Les activités de formation continue forment un élément essentiel de la mise à niveau du personnel des
entreprises, afin qu’il contribue à produire des produits de qualité, au moindre coût, sans gaspillage,
dans le respect des spécifications et des délais.

Il existe dans les grands centres industriels du pays une offre conséquente de programmes de
formation adaptés aux besoins des différentes catégories de personnel d’entreprise, ayant son origine
tant au niveau de l’OFPPT (Office de formation professionnelle) qu’à celui d’innombrables
organismes privés de formation qui se sont multipliés depuis les années 1980.

Un régime de contrats spéciaux de formation (CSF) a été mis en place pour permettre aux entreprises à
jour dans leurs contributions au titre de la taxe de formation professionnelle de se faire rembourser un
pourcentage variable de leurs dépenses de formation (70 à 90 %) pour des programmes de formation
essentiellement approuvés à l’avance. Mais les procédures des CSF sont « complexes, lentes et
arbitraires », de l’avis des entreprises qui y ont recours.
Afin d’encourager les entreprises à recourir sur une grande échelle aux activités de formation, il est
donc nécessaire de revoir l’ensemble du système de financement, en se fixant comme objectif le
remboursement intégral aux entreprises concernées du coût des formations réalisées, de manière
automatique, et sans délais. A cet effet, il serait temps d’assimiler le coût de ces formations, sur le plan
du principe, aux charges normales de gestion.

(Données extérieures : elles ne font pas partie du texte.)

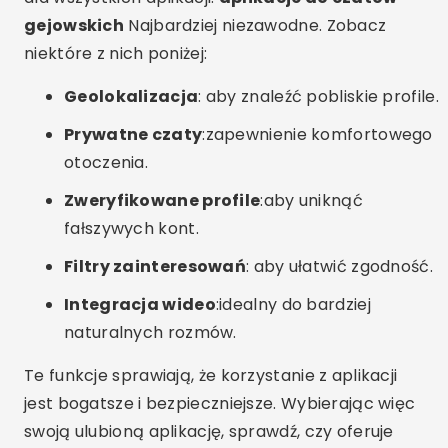
gejowskich
Najbardziej niezawodne. Zobacz
niektóre z nich poniżej:
Geolokalizacja
: aby znaleźć pobliskie profile.
Prywatne czaty
:zapewnienie komfortowego
otoczenia.
Zweryfikowane profile
:aby uniknąć
fałszywych kont.
Filtry zainteresowań
: aby ułatwić zgodność.
Integracja wideo
:idealny do bardziej
naturalnych rozmów.
Te funkcje sprawiają, że korzystanie z aplikacji
jest bogatsze i bezpieczniejsze. Wybierając więc
swoją ulubioną aplikację, sprawdź, czy oferuje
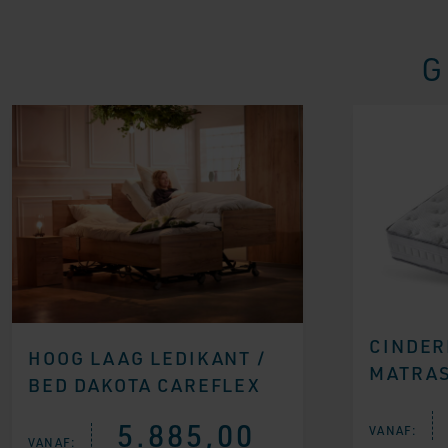
G
CINDER
HOOG LAAG LEDIKANT /
MATRA
BED DAKOTA CAREFLEX
5.885,00
VANAF:
VANAF:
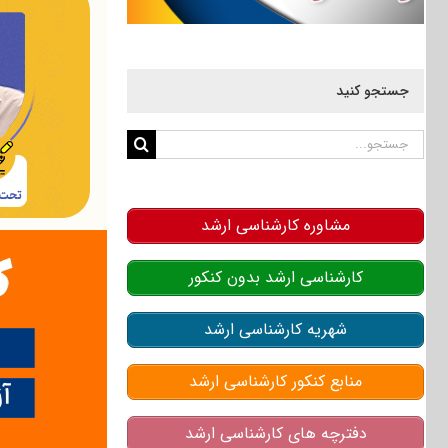
جستجو کنید
جستجو
برای:
مشاوره کارشناسی ارشد
کارشناسی ارشد بدون کنکور
شهریه کارشناسی ارشد
منابع کنکور کارشناسی ارشد
دفترچه های کارشناسی ارشد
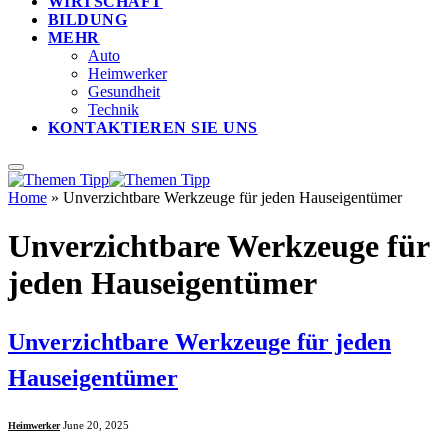
WIRTSCHAFT
BILDUNG
MEHR
Auto
Heimwerker
Gesundheit
Technik
KONTAKTIEREN SIE UNS
Home
»
Unverzichtbare Werkzeuge für jeden Hauseigentümer
Unverzichtbare Werkzeuge für
jeden Hauseigentümer
Unverzichtbare Werkzeuge für jeden
Hauseigentümer
June 20, 2025
Heimwerker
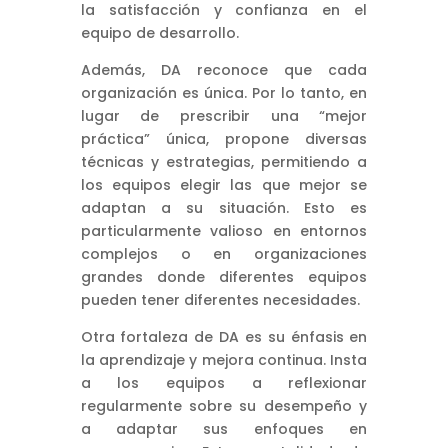
la satisfacción y confianza en el
equipo de desarrollo.
Además, DA reconoce que cada
organización es única. Por lo tanto, en
lugar de prescribir una “mejor
práctica” única, propone diversas
técnicas y estrategias, permitiendo a
los equipos elegir las que mejor se
adaptan a su situación. Esto es
particularmente valioso en entornos
complejos o en organizaciones
grandes donde diferentes equipos
pueden tener diferentes necesidades.
Otra fortaleza de DA es su énfasis en
la aprendizaje y mejora continua. Insta
a los equipos a reflexionar
regularmente sobre su desempeño y
a adaptar sus enfoques en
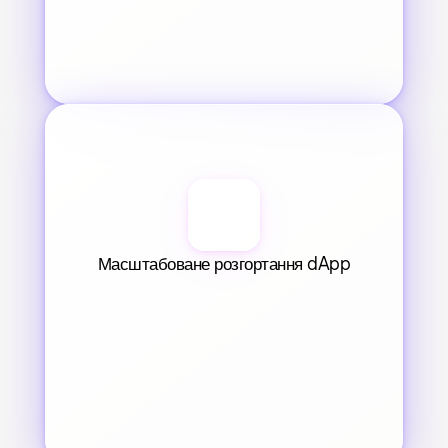
Масштабоване розгортання dApp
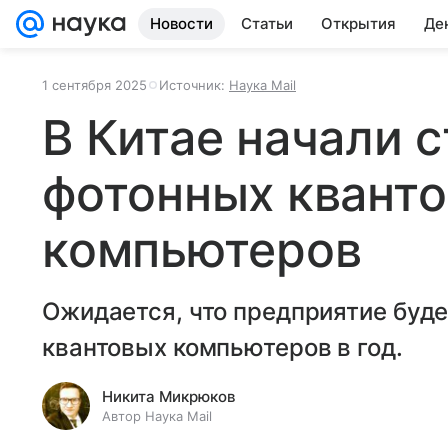
Новости
Статьи
Открытия
Де
1 сентября 2025
Источник:
Наука Mail
В Китае начали 
фотонных квант
компьютеров
Ожидается, что предприятие буд
квантовых компьютеров в год.
Никита Микрюков
Автор Наука Mail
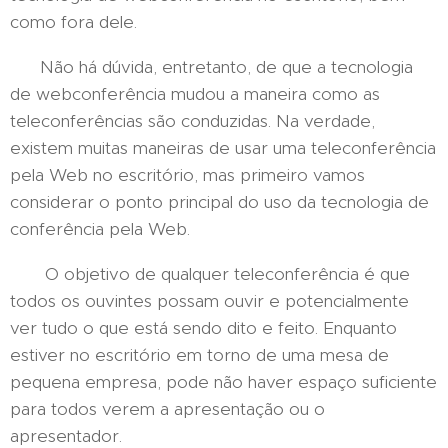
como fora dele.
Não há dúvida, entretanto, de que a tecnologia
de webconferência mudou a maneira como as
teleconferências são conduzidas. Na verdade,
existem muitas maneiras de usar uma teleconferência
pela Web no escritório, mas primeiro vamos
considerar o ponto principal do uso da tecnologia de
conferência pela Web.
O objetivo de qualquer teleconferência é que
todos os ouvintes possam ouvir e potencialmente
ver tudo o que está sendo dito e feito. Enquanto
estiver no escritório em torno de uma mesa de
pequena empresa, pode não haver espaço suficiente
para todos verem a apresentação ou o
apresentador.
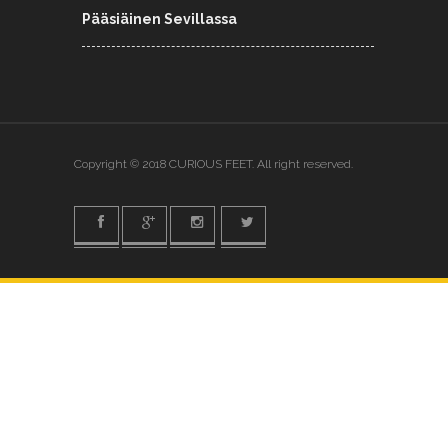
Pääsiäinen Sevillassa
Copyright © 2018 CURIOUS FEET. All right reserved.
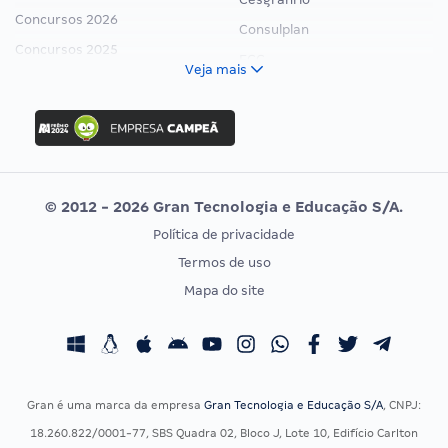
Concursos 2026
Consulplan
Concursos 2025
FCC
Veja mais
Concurso Nacional Unificado
FGV
Concurso Ibama
Idecan
Concurso MPU
Selecon
Editais publicados
Uniase
© 2012 - 2026 Gran Tecnologia e Educação S/A.
Vunesp
Política de privacidade
CONCURSOS POR PROFISSÃO
EXAME DE ORDEM
Termos de uso
Concursos Administrativos
OAB
Mapa do site
Concursos Educação
Prova OAB
Concursos Fiscais
Calendário OAB
Concursos Jurídicos
Questões OAB
Concursos Militares
Recursos OAB
Gran é uma marca da empresa
Gran Tecnologia e Educação S/A
, CNPJ:
Concursos Policiais
Exame de Ordem
18.260.822/0001-77, SBS Quadra 02, Bloco J, Lote 10, Edifício Carlton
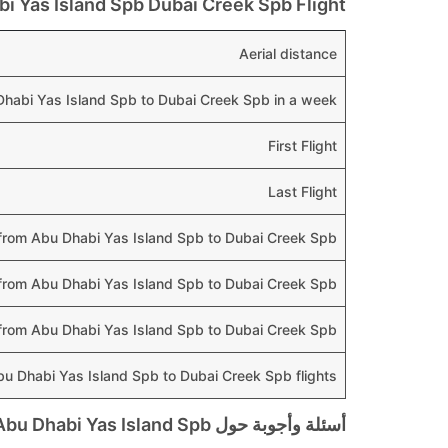
bi Yas Island Spb Dubai Creek Spb Flight
Aerial distance
 Dhabi Yas Island Spb to Dubai Creek Spb in a week
First Flight
Last Flight
s from Abu Dhabi Yas Island Spb to Dubai Creek Spb
s from Abu Dhabi Yas Island Spb to Dubai Creek Spb
s from Abu Dhabi Yas Island Spb to Dubai Creek Spb
bu Dhabi Yas Island Spb to Dubai Creek Spb flights
أسئلة وأجوبة حول Abu Dhabi Yas Island Spb إلى Dubai Creek Spb الرحلات الجوية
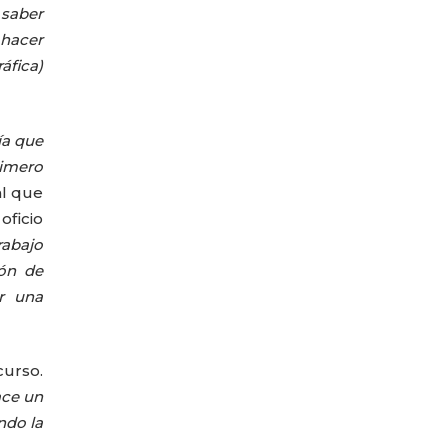
año
 saber
 hacer
áfica)
ía que
rimero
al que
ficio
rabajo
ión de
r una
curso.
ace un
ndo la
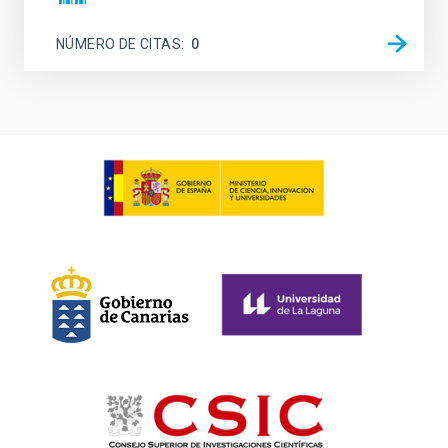
NÚMERO DE CITAS
0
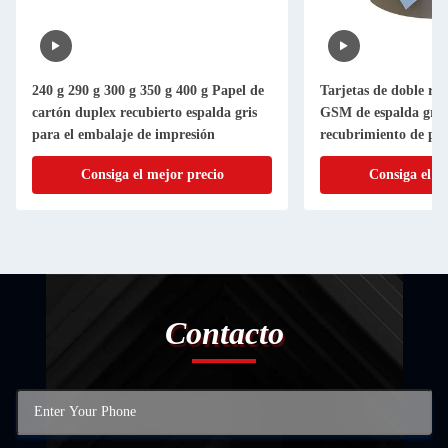
240 g 290 g 300 g 350 g 400 g Papel de
Tarjetas de doble re
cartón duplex recubierto espalda gris
GSM de espalda gris,
para el embalaje de impresión
recubrimiento de pu
Consiga el mejor precio
Consiga el m
Contacto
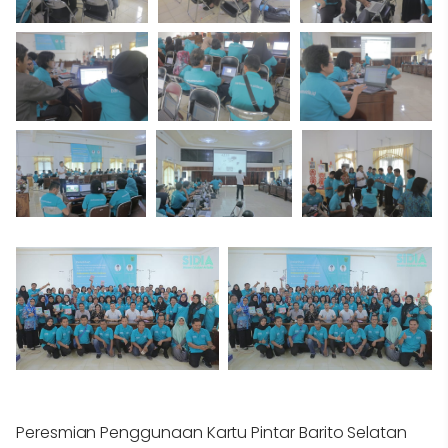
Peresmian Penggunaan Kartu Pintar Barito Selatan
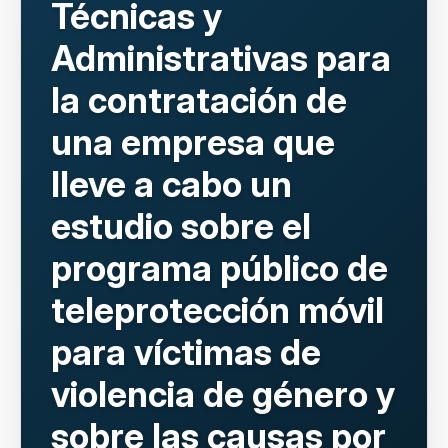
Técnicas y
Administrativas para
la contratación de
una empresa que
lleve a cabo un
estudio sobre el
programa público de
teleprotección móvil
para víctimas de
violencia de género y
sobre las causas por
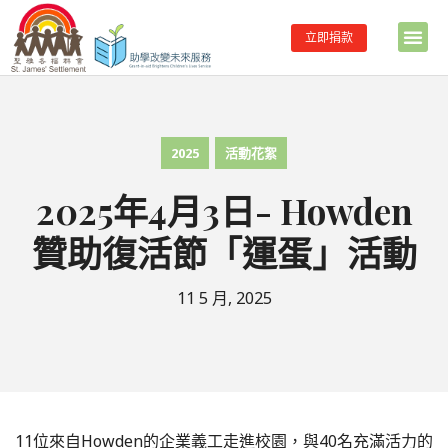
立即捐款
2025
活動花絮
2025年4月3日- Howden
贊助復活節「運蛋」活動
11 5 月, 2025
11位來自Howden的企業義工走進校園，與40名充滿活力的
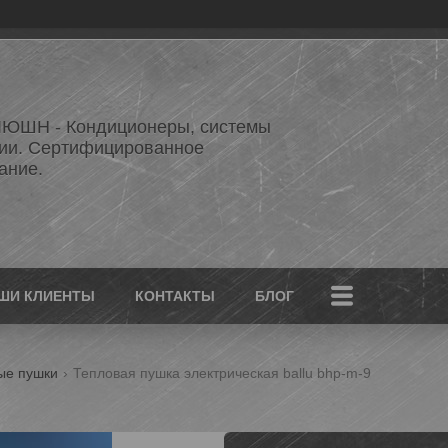
ЮШН - Кондиционеры, системы
ии. Сертифицированное
ание.
ШИ КЛИЕНТЫ
КОНТАКТЫ
БЛОГ
ые пушки
Тепловая пушка электрическая ballu bhp-m-9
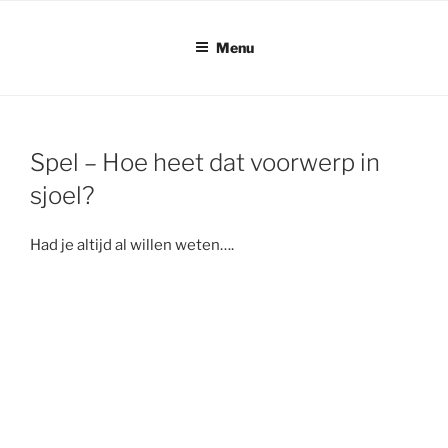
Ga
naar
Menu
de
inhoud
Spel – Hoe heet dat voorwerp in
sjoel?
Had je altijd al willen weten….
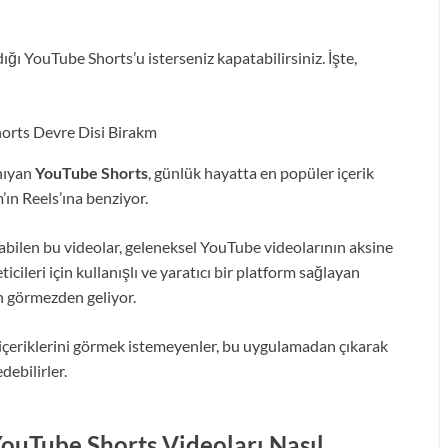
dığı YouTube Shorts’u isterseniz kapatabilirsiniz. İşte,
nıyan
YouTube Shorts
, günlük hayatta en popüler içerik
’ın Reels’ına benziyor.
abilen bu videolar, geleneksel YouTube videolarının aksine
ticileri için kullanışlı ve yaratıcı bir platform sağlayan
n görmezden geliyor.
çeriklerini görmek istemeyenler, bu uygulamadan çıkarak
ebilirler.
ouTube Shorts Videoları Nasıl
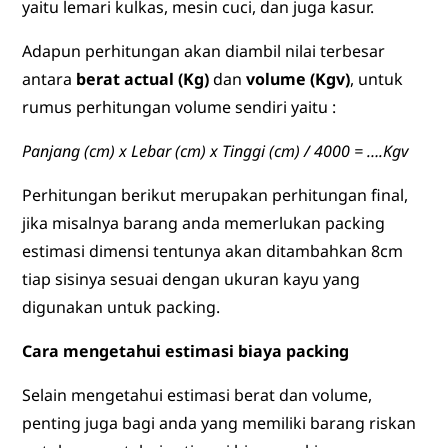
yaitu lemari kulkas, mesin cuci, dan juga kasur.
Adapun perhitungan akan diambil nilai terbesar
antara
berat actual (Kg)
dan
volume (Kgv)
, untuk
rumus perhitungan volume sendiri yaitu :
Panjang (cm) x Lebar (cm) x Tinggi (cm) / 4000 = ….Kgv
Perhitungan berikut merupakan perhitungan final,
jika misalnya barang anda memerlukan packing
estimasi dimensi tentunya akan ditambahkan 8cm
tiap sisinya sesuai dengan ukuran kayu yang
digunakan untuk packing.
Cara mengetahui estimasi biaya packing
Selain mengetahui estimasi berat dan volume,
penting juga bagi anda yang memiliki barang riskan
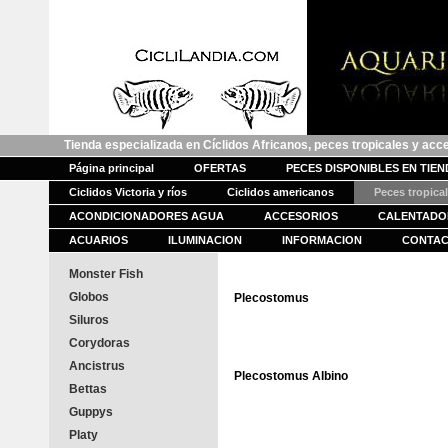
Tienda especializada en Cíclidos Africanos, peces tropicales y acc
Página principal
OFERTAS
PECES DISPONIBLES EN TIE
Ciclidos Victoria y ríos
Ciclidos americanos
Peces tropica
ACONDICIONADORES AGUA
ACCESORIOS
CALENTADO
ACUARIOS
ILUMINACION
INFORMACION
CONTA
Monster Fish
Globos
Plecostomus
Siluros
Corydoras
Ancistrus
Plecostomus Albino
Bettas
Guppys
Platy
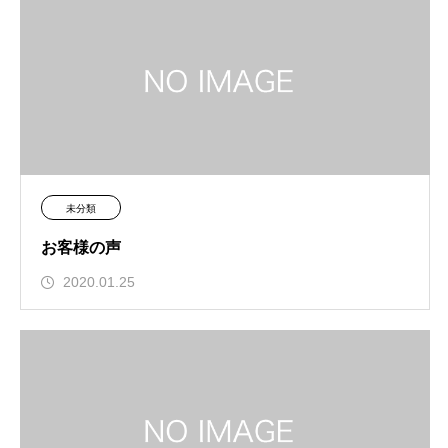
未分類
お客様の声
2020.01.25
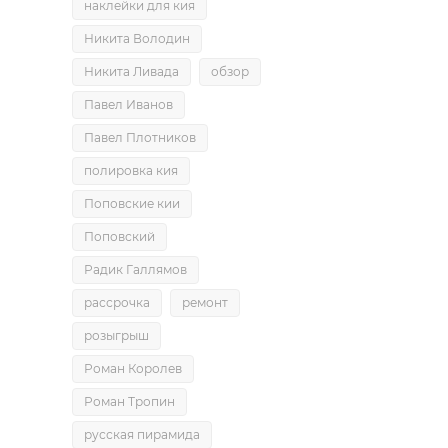
наклейки для кия
Никита Володин
Никита Ливада
обзор
Павел Иванов
Павел Плотников
полировка кия
Поповские кии
Поповский
Радик Галлямов
рассрочка
ремонт
розыгрыш
Роман Королев
Роман Тропин
русская пирамида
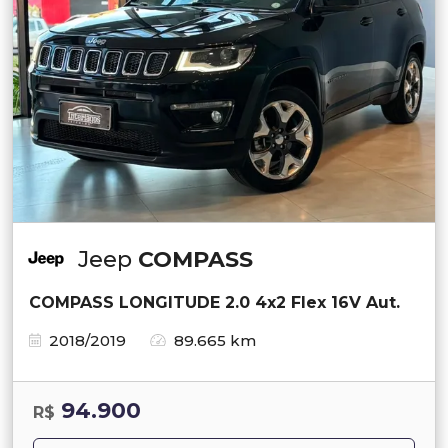
Jeep
COMPASS
COMPASS LONGITUDE 2.0 4x2 Flex 16V Aut.
2018/2019
89.665 km
94.900
R$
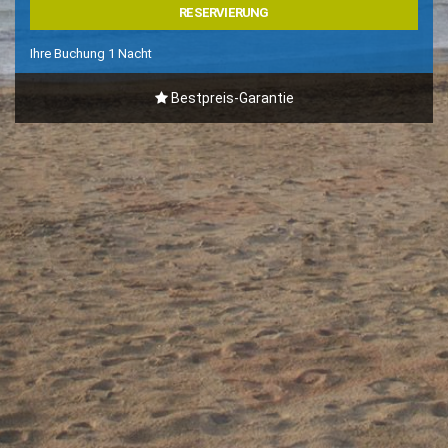
RESERVIERUNG
Ihre Buchung
1
Nacht
Bestpreis-Garantie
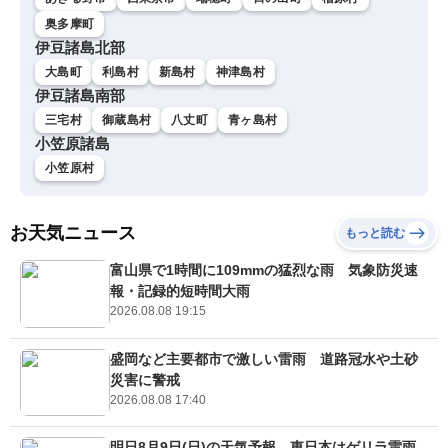
奥多摩町
伊豆諸島北部
大島町
利島村
新島村
神津島村
伊豆諸島南部
三宅村
御蔵島村
八丈町
青ヶ島村
小笠原諸島
小笠原村
お天気ニュース
もっと読む
富山県で1時間に109mmの猛烈な雨 気象防災速
報・記録的短時間大雨
2026.08.08 19:15
盛岡など主要都市で激しい雷雨 道路冠水や土砂
災害に警戒
2026.08.08 17:40
明日8月9日(日)の天気予報 東日本はゲリラ雷雨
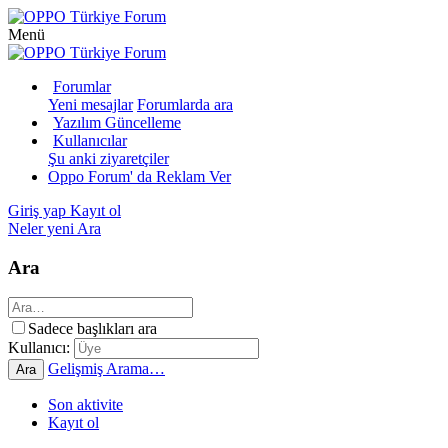
Menü
Forumlar
Yeni mesajlar
Forumlarda ara
Yazılım Güncelleme
Kullanıcılar
Şu anki ziyaretçiler
Oppo Forum' da Reklam Ver
Giriş yap
Kayıt ol
Neler yeni
Ara
Ara
Sadece başlıkları ara
Kullanıcı:
Gelişmiş Arama…
Ara
Son aktivite
Kayıt ol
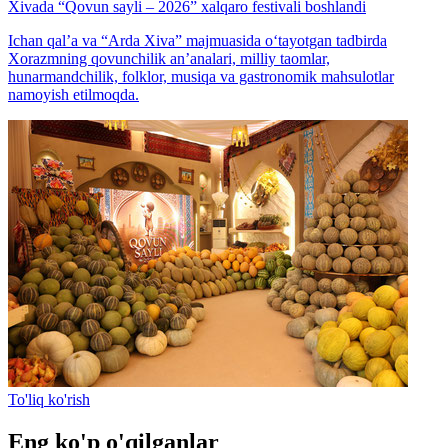
Xivada “Qovun sayli – 2026” xalqaro festivali boshlandi
Ichan qal’a va “Arda Xiva” majmuasida o‘tayotgan tadbirda
Xorazmning qovunchilik an’analari, milliy taomlar,
hunarmandchilik, folklor, musiqa va gastronomik mahsulotlar
namoyish etilmoqda.
To'liq ko'rish
Eng ko'p o'qilganlar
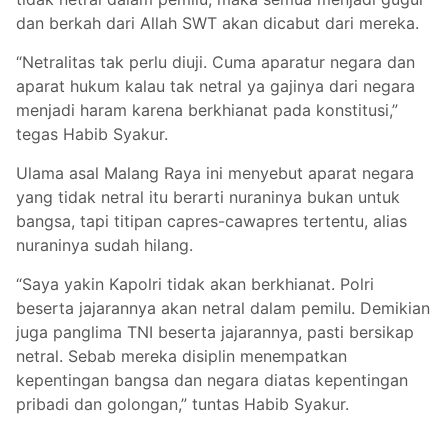
dan berkah dari Allah SWT akan dicabut dari mereka.
“Netralitas tak perlu diuji. Cuma aparatur negara dan
aparat hukum kalau tak netral ya gajinya dari negara
menjadi haram karena berkhianat pada konstitusi,”
tegas Habib Syakur.
Ulama asal Malang Raya ini menyebut aparat negara
yang tidak netral itu berarti nuraninya bukan untuk
bangsa, tapi titipan capres-cawapres tertentu, alias
nuraninya sudah hilang.
“Saya yakin Kapolri tidak akan berkhianat. Polri
beserta jajarannya akan netral dalam pemilu. Demikian
juga panglima TNI beserta jajarannya, pasti bersikap
netral. Sebab mereka disiplin menempatkan
kepentingan bangsa dan negara diatas kepentingan
pribadi dan golongan,” tuntas Habib Syakur.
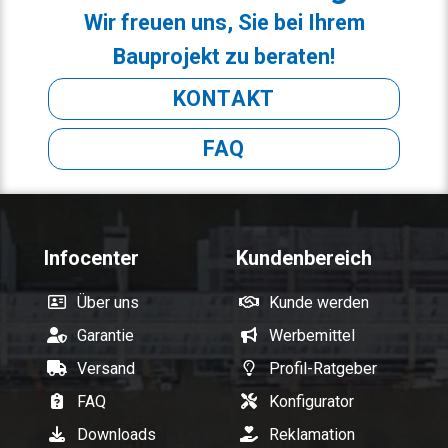
Wir freuen uns, Sie bei Ihrem
Bauprojekt zu beraten!
KONTAKT
FAQ
Infocenter
Kundenbereich
Über uns
Kunde werden
Garantie
Werbemittel
Versand
Profil-Ratgeber
FAQ
Konfigurator
Downloads
Reklamation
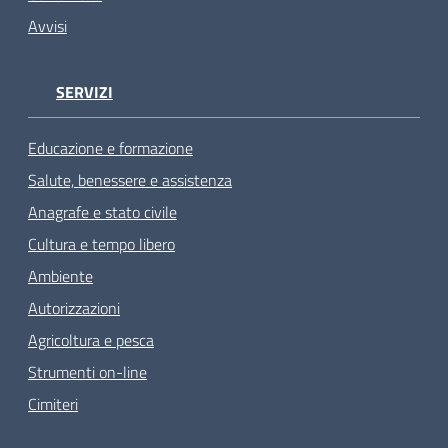
Avvisi
SERVIZI
Educazione e formazione
Salute, benessere e assistenza
Anagrafe e stato civile
Cultura e tempo libero
Ambiente
Autorizzazioni
Agricoltura e pesca
Strumenti on-line
Cimiteri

L’entreprise procédant à des actions de formation devrait donc pouvoir passer directement les coûts
encourus en charges, et réduire d’un montant correspondant les sommes qu’elle doit verser à l’Etat au
titre de la taxe de formation professionnelle. Les services de l’Administration fiscale devraient
procéder au contrôle de la véracité des charges de formation, selon les mêmes principes et modalités
qu’ils appliquent au contrôle des autres charges de fonctionnement de l’entreprise.

Ce n’est qu’à ce prix que le Maroc pourra définitivement lever les obstacles qui
se dressent dans la voie de la formation continue dans l’entreprise, garante elle-
même de la compétitivité des produits marocains à l’ère de la mondialisation.